Case-Based Review

Binge-Eating Disorder: Prevalence, Predictors, and Management in the Primary Care Setting


 

References

Suggested interview questions to assess for BED in primary care are presented in Table 2 .

• What are the clinical features of BED?

BED and Obesity

The specific impact of BED on health is difficult to separate from the impact of obesity on health, as the two conditions frequently co-occur and are confounded in many studies. Of relevance to the primary care setting, many BED patients report gaining a substantial amount of weight in the year prior to seeking treatment [57].

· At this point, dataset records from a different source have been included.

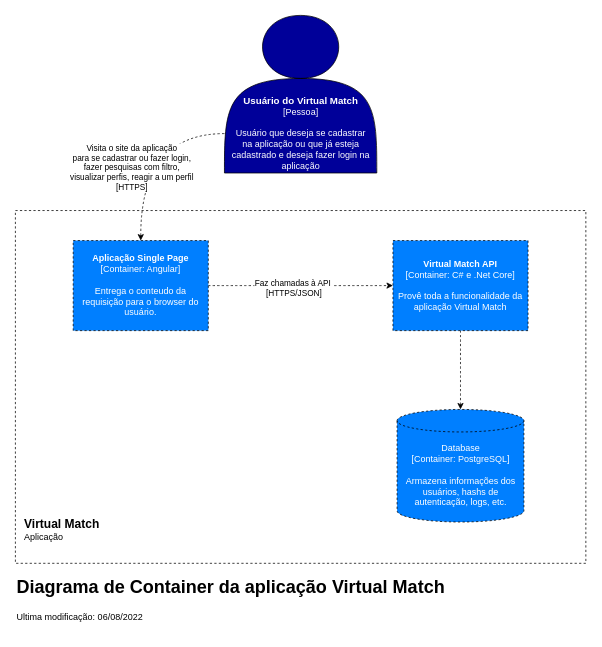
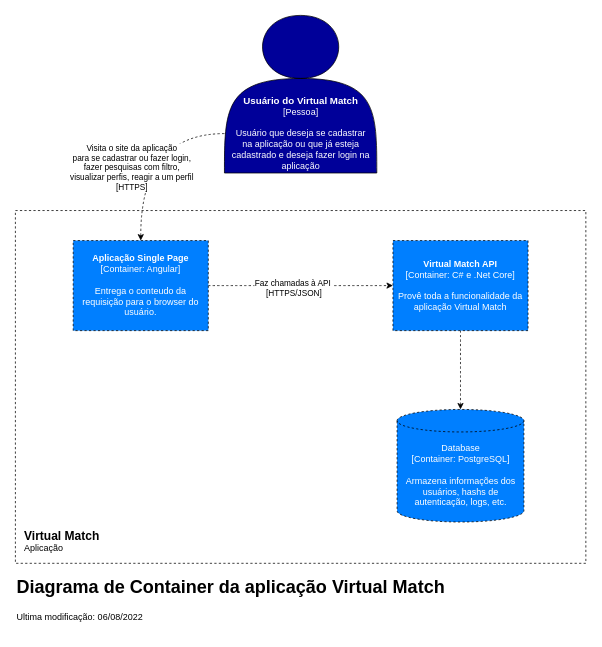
  <mxCell id="0" />
  <mxCell id="1" parent="0" />
  <mxCell id="2" style="edgeStyle=orthogonalEdgeStyle;orthogonalLoop=1;jettySize=auto;html=1;fontColor=#FFFFFF;exitX=0;exitY=0.75;exitDx=0;exitDy=0;curved=1;dashed=1;" edge="1" parent="1" source="4" target="8"><mxGeometry relative="1" as="geometry" /></mxCell>
  <mxCell id="3" value="Visita o site da aplicação&lt;br&gt;para se cadastrar ou fazer login,&lt;br&gt;fazer pesquisas com filtro,&lt;br&gt;visualizar perfis, reagir a um perfil&lt;br&gt;[HTTPS]" style="edgeLabel;html=1;align=center;verticalAlign=middle;resizable=0;points=[];" connectable="0" vertex="1" parent="2"><mxGeometry x="-0.265" y="20" relative="1" as="geometry"><mxPoint x="-31" y="25" as="offset" /></mxGeometry></mxCell>
  <mxCell id="4" value="&lt;b style=&quot;font-size: 13px;&quot;&gt;Usuário do Virtual Match&lt;br&gt;&lt;/b&gt;[Pessoa]&lt;br&gt;&lt;br&gt;Usuário que deseja se cadastrar &lt;br&gt;na aplicação ou que já esteja cadastrado e deseja fazer login na aplicação" style="shape=actor;whiteSpace=wrap;html=1;fillColor=#000099;fontColor=#FFFFFF;verticalAlign=bottom;" vertex="1" parent="1"><mxGeometry x="298.5" y="20" width="203" height="210" as="geometry" /></mxCell>
  <mxCell id="5" value="I" style="rounded=0;whiteSpace=wrap;html=1;fontColor=#FFFFFF;fillColor=none;dashed=1;" vertex="1" parent="1"><mxGeometry x="20" y="280" width="760" height="470" as="geometry" /></mxCell>
  <mxCell id="6" value="" style="edgeStyle=orthogonalEdgeStyle;orthogonalLoop=1;jettySize=auto;html=1;fontColor=#FFFFFF;curved=1;dashed=1;" edge="1" parent="1" source="8" target="10"><mxGeometry relative="1" as="geometry" /></mxCell>
  <mxCell id="7" value="Faz chamadas à API&amp;nbsp;&lt;br&gt;[HTTPS/JSON]" style="edgeLabel;html=1;align=center;verticalAlign=middle;resizable=0;points=[];" connectable="0" vertex="1" parent="6"><mxGeometry x="-0.082" y="-3" relative="1" as="geometry"><mxPoint as="offset" /></mxGeometry></mxCell>
  <mxCell id="8" value="&lt;b&gt;Aplicação Single Page&lt;br&gt;&lt;/b&gt;[Container: Angular]&lt;br&gt;&lt;br&gt;Entrega o conteudo da requisição para o browser do usuário." style="rounded=0;whiteSpace=wrap;html=1;dashed=1;fontColor=#FFFFFF;fillColor=#007FFF;" vertex="1" parent="1"><mxGeometry x="97" y="320" width="180" height="120" as="geometry" /></mxCell>
  <mxCell id="9" style="edgeStyle=orthogonalEdgeStyle;orthogonalLoop=1;jettySize=auto;html=1;fontColor=#FFFFFF;entryX=0.5;entryY=0;entryDx=0;entryDy=0;entryPerimeter=0;exitX=0.5;exitY=1;exitDx=0;exitDy=0;curved=1;dashed=1;" edge="1" parent="1" source="10" target="11"><mxGeometry relative="1" as="geometry"><mxPoint x="494" y="380" as="sourcePoint" /></mxGeometry></mxCell>
  <mxCell id="10" value="&lt;b&gt;Virtual Match API&lt;br&gt;&lt;/b&gt;[Container: C# e .Net Core]&lt;br&gt;&lt;br&gt;Provê toda a funcionalidade da aplicação Virtual Match" style="rounded=0;whiteSpace=wrap;html=1;dashed=1;fontColor=#FFFFFF;fillColor=#007FFF;" vertex="1" parent="1"><mxGeometry x="523" y="320" width="180" height="120" as="geometry" /></mxCell>
  <mxCell id="11" value="Database&lt;br&gt;[Container: PostgreSQL]&lt;br&gt;&lt;br&gt;Armazena informações dos usuários, hashs de autenticação, logs, etc." style="shape=cylinder3;whiteSpace=wrap;html=1;boundedLbl=1;backgroundOutline=1;size=15;dashed=1;fontColor=#FFFFFF;fillColor=#007FFF;" vertex="1" parent="1"><mxGeometry x="528.5" y="545" width="169" height="150" as="geometry" /></mxCell>
  <mxCell id="12" style="edgeStyle=orthogonalEdgeStyle;rounded=0;orthogonalLoop=1;jettySize=auto;html=1;entryX=0;entryY=0.5;entryDx=0;entryDy=0;fontColor=#FFFFFF;" edge="1" parent="1"><mxGeometry relative="1" as="geometry"><mxPoint x="720" y="410" as="sourcePoint" /></mxGeometry></mxCell>
- <mxCell id="13" value="&lt;p style=&quot;line-height: 0.6;&quot;&gt;&lt;font style=&quot;font-size: 16px;&quot;&gt;Virtual Match&lt;br&gt;&lt;/font&gt;&lt;font style=&quot;font-size: 12px; font-weight: normal; line-height: 1.1;&quot;&gt;Aplicação&lt;/font&gt;&lt;/p&gt;" style="text;strokeColor=none;fillColor=none;html=1;fontSize=24;fontStyle=1;verticalAlign=middle;align=left;" vertex="1" parent="1"><mxGeometry x="30" y="685" width="110" height="40" as="geometry" /></mxCell>
+ <mxCell id="13" value="&lt;p style=&quot;line-height: 0.6;&quot;&gt;&lt;font style=&quot;font-size: 16px;&quot;&gt;Virtual Match&lt;br&gt;&lt;/font&gt;&lt;font style=&quot;font-size: 12px; font-weight: normal; line-height: 1.1;&quot;&gt;Aplicação&lt;/font&gt;&lt;/p&gt;" style="text;strokeColor=none;fillColor=none;html=1;fontSize=24;fontStyle=1;verticalAlign=middle;align=left;" vertex="1" parent="1"><mxGeometry x="30" y="700" width="110" height="40" as="geometry" /></mxCell>
  <mxCell id="14" value="&lt;p style=&quot;line-height: 0;&quot;&gt;Diagrama de Container da aplicação Virtual Match&lt;/p&gt;&lt;p style=&quot;line-height: 1;&quot;&gt;&lt;font style=&quot;font-size: 12px; font-weight: normal;&quot;&gt;Ultima modificação: 06/08/2022&lt;/font&gt;&lt;/p&gt;" style="text;strokeColor=none;fillColor=none;html=1;fontSize=24;fontStyle=1;verticalAlign=middle;align=left;" vertex="1" parent="1"><mxGeometry x="20" y="770" width="760" height="70" as="geometry" /></mxCell>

Although individuals with BED are often obese, proponents of classifying BED as a separate DSM diagnosis argue that individuals with BED differ from their non-BED obese counterparts in regards to eating patterns, eating disordered psychopathology, and associated features and comorbidities. Individuals with BED consume more calories in laboratory studies than weight-matched controls [6,7,58]. In contrast, studies utilizing ecological momentary assessment (ie, real-time assessments) found no differences between BED obese and non-BED obese participants in the frequency of self-reported binge eating and caloric intake during binge eating episodes [59,60]. BED participants, however, were more likely to report higher stress, desire to binge, negative affect, dietary restraint, and being alone immediately before self-reported binge eating episodes. Furthermore, individuals with BED also demonstrate more ED-related psychopathology than non-BED obese individuals [61–63]. Psychiatric comorbidity is also higher among BED obese individuals as compared their non-BED obese counterparts, and the increased comorbidity is accounted for by the severity of binge eating as opposed to the severity of obesity [6,64–67]. In addition, research demonstrates that obese individuals with BED, as compared with non-obese BED patients, have a poorer quality of life [68].

BED and Bulimia Nervosa

Numerous studies have supported the distinction between bulimia nervosa and BED [69–76]. Diagnostically, bulimia nervosa differs from BED by its requirement of recurrent inappropriate compensatory behaviors in order to prevent weight gain, such as self-induced vomiting; misuse of laxatives, diuretics, or other medications; fasting; or excessive exercise [3]. BED and bulimia nervosa are distinguished by distinct risk factors, prevalence, course, and treatment outcomes [28,67,77]. Individuals with BED are less likely than individuals with bulimia to diet before onset of the disorder, and fewer individuals with BED cross over into other ED diagnostic categories [26,78–81]. Finally, BED and bulimia nervosa are associated with different constellations of ED-related symptoms and associated features [28,63,79]. For example, relative to BE patients, those with bulimia show greater work impairment and psychiatric comorbidity [28], higher dietary restraint and eating concerns [63], and lower rates of obesity [79].

Psychiatric Comorbidity

BED is associated with poor social adjustment, greater functional impairment, and significant psychiatric comorbidity, including overall distress and suicidality [67]. In a study of comorbidity with only selected disorders (mood, anxiety, impulse-control, and substance use disorder), 78.9% of individuals with BED had a lifetime history of at least one comorbidity, 20.2% had one comorbid disorder, 9.8% had two, and 48.9% had three or more [28]. Furthermore, the presence of current psychiatric comorbidity is associated with greater ED-related psychopathology and associated distress [40,41]. The most common comorbidities (lifetime rates) are specific phobia (37.1%), social phobia (31.9%), major depressive disorder (32.3%), post-traumatic stress disorder (PTSD) (26.3%), alcohol abuse/dependence (21.4%), conduct disorder (20%), attention-deficit/ hyperactivity disorder (19.8%), illicit drug use/dependence (19.4%), and oppositional-defiant disorder (18%) [28]. A recent report supports that this level of comorbidity is evident in primary care settings, noting that PTSD in particular is common and associated with a host of other difficulties, including depression, anxiety, drug use disorders, greater eating disorder pathology, and poorer psychological functioning [82]. Personality disorders are also commonly comorbid with BED, with the highest lifetime rates for avoidant (11%), obsessive compulsive (10%), and borderline (9%) personality disorders [83]. Finally, cigarette smoking is also associated with binge eating [83,84], likely evolving out of a weight-control smoking profile [85], and this is of relevance to the primary care setting in that smokers with BED gain more weight upon smoking cessation than do their non-BED counterparts [86].